Shouldn’t a parent that has been found “unfit” by the court due to serious factors that endanger a child…neglect, abandonment, ongoing drug use, perpetration of domestic violence, documented mental illness, etc., be required to bear the burden to prove their fitness…demonstrating to the court with clear and convincing evidence that they are now “fit” when deciding to return to “claim” the child years later???  We ask our legislators who vote “NO” to explain exactly why they believe these safeguards, indoctrinated in the statutes of currently twenty-eights states are “UNCONSITUTIONAL”?  Should the physical, emotional, and psychological welfare of a Wyoming child be ignored because of “Troxel”?  Is that the intent of our Supreme Court?  We don’t think so. We look to a judicial framework that recognizes and enforces the constitutional and other rights of all the parties involved.

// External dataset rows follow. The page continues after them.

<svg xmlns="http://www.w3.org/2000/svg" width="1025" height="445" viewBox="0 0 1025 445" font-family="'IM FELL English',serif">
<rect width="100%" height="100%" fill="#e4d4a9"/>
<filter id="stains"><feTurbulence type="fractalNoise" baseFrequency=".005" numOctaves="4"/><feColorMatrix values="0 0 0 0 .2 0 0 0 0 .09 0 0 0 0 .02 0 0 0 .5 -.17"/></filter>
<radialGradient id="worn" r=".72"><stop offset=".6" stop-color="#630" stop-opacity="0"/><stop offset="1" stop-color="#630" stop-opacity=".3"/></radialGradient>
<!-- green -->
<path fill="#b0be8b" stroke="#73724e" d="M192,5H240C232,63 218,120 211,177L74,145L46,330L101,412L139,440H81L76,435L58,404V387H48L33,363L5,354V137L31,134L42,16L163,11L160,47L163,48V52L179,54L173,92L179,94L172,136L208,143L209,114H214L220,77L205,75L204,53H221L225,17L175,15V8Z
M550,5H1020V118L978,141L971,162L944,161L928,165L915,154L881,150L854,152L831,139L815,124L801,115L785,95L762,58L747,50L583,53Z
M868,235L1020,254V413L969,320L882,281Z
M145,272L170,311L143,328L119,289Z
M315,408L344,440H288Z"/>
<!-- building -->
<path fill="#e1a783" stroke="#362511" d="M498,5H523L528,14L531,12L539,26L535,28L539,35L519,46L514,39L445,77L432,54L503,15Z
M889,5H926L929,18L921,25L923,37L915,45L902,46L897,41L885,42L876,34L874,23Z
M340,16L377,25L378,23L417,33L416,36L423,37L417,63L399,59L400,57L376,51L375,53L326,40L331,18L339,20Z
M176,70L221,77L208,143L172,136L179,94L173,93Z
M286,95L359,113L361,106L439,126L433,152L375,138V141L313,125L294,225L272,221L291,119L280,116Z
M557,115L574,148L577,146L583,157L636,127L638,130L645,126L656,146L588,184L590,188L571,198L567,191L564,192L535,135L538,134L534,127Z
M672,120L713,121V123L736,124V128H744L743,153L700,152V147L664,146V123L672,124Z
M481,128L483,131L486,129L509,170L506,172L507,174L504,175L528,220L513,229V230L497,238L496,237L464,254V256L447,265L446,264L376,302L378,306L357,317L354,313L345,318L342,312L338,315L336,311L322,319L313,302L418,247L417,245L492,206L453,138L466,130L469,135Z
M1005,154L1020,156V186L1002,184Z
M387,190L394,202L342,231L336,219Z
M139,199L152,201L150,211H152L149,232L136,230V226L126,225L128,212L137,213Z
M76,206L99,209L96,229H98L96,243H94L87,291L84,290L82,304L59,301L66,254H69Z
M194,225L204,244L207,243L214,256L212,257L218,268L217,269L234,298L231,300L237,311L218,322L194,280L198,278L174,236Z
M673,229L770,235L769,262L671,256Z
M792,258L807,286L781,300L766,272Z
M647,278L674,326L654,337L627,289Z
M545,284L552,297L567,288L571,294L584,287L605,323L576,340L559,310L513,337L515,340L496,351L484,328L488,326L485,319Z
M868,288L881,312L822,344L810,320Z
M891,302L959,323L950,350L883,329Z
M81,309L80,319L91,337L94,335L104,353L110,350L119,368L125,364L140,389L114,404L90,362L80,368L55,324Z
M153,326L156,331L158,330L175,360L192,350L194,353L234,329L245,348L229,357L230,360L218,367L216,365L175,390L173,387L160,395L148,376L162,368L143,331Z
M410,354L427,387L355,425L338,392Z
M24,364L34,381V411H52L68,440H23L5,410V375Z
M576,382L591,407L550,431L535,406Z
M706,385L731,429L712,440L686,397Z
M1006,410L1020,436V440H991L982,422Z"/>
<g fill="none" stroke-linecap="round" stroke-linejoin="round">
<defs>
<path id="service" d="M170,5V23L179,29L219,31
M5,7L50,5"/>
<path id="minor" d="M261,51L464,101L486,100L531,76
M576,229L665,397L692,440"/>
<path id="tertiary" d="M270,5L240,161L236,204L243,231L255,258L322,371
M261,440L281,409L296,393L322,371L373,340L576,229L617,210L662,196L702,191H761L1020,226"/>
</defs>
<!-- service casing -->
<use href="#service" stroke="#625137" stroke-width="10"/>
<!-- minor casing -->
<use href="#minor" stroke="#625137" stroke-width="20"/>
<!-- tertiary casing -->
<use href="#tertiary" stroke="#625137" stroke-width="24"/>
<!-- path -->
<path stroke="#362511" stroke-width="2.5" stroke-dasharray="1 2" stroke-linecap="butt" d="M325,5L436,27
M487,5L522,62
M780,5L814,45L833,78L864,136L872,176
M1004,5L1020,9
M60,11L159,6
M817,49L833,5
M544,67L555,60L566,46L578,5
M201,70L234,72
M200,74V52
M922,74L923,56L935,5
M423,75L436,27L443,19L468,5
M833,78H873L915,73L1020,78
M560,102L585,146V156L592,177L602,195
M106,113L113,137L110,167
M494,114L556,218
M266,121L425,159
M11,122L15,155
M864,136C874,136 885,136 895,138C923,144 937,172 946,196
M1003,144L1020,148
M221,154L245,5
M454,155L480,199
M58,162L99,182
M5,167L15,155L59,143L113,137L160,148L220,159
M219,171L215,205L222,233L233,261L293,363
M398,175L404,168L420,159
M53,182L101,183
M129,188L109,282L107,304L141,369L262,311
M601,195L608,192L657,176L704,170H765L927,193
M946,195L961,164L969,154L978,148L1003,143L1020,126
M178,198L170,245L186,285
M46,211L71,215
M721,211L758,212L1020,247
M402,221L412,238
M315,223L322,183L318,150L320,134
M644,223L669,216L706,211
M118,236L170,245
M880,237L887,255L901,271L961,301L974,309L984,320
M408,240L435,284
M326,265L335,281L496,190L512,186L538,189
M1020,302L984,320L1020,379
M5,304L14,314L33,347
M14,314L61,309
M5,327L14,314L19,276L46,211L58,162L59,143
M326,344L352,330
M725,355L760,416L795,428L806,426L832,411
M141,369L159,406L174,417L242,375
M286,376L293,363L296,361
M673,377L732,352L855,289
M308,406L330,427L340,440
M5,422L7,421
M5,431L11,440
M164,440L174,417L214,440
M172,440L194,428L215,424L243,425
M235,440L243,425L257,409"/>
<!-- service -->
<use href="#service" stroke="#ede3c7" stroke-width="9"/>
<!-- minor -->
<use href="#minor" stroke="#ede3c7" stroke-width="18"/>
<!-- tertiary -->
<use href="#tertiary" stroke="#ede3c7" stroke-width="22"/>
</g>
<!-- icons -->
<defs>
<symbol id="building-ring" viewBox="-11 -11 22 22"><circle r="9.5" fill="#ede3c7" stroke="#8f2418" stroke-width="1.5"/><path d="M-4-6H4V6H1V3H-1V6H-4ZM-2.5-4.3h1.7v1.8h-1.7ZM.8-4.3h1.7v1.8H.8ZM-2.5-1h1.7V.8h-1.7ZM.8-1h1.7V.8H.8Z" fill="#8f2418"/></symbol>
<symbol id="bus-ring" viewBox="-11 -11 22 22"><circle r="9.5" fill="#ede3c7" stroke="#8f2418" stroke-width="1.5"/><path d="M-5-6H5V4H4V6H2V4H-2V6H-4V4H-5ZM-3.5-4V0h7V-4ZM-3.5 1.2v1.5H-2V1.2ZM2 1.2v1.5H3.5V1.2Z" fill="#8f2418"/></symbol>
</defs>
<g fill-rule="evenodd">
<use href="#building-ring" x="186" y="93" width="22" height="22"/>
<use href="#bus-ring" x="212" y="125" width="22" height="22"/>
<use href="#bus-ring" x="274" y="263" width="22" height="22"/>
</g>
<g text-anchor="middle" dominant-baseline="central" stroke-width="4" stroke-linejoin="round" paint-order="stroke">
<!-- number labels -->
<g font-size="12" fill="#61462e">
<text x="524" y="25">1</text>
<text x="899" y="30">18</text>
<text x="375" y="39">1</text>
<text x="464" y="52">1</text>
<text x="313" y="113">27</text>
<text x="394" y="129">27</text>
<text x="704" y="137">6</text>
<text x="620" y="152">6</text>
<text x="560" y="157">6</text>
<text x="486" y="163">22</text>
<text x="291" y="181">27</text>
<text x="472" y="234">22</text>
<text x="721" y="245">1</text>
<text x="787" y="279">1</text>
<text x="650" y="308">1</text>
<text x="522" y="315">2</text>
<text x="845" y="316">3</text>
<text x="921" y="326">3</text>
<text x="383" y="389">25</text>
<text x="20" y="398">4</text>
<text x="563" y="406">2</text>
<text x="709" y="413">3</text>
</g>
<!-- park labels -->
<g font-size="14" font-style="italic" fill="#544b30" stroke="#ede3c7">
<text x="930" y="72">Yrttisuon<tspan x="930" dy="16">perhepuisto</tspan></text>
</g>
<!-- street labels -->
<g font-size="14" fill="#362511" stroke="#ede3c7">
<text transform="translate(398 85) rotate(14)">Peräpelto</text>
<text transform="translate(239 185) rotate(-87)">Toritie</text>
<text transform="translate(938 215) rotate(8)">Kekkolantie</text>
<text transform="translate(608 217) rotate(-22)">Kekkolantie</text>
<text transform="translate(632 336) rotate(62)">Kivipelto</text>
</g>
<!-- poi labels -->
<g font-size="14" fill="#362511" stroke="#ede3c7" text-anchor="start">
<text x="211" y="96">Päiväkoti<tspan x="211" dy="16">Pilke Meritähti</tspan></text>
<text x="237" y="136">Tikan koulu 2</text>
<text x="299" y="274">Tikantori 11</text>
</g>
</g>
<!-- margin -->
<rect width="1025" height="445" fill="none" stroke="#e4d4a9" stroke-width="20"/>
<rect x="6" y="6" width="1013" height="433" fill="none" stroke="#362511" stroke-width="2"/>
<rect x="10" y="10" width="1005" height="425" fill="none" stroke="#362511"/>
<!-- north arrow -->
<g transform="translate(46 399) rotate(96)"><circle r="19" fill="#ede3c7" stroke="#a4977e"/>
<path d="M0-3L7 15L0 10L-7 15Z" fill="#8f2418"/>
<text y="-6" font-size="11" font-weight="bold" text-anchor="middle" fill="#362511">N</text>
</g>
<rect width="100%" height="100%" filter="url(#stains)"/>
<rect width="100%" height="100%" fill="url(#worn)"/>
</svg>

Wyoming Ann. Stat. § 14-3-201 The purpose of §§ 14-3-201 through 14-3-216 is to delineate the responsibilities of the State agency, other governmental agencies or officials, professionals, and citizens to intervene on behalf of a child suspected of being abused or neglected, to protect the best interests of the child, to further offer protective services when necessary in order to prevent any harm to the child or any other children living in the home, to protect children from abuse or neglect that jeopardize their health or welfare, to stabilize the home environment, to preserve family life whenever possible, and to provide permanency for the child in appropriate circumstances. The child’s health, safety, and welfare shall be of paramount concern in implementing and enforcing this article

TO WHICH CHILDREN DOES THIS EXISTING STATUTE APPLY?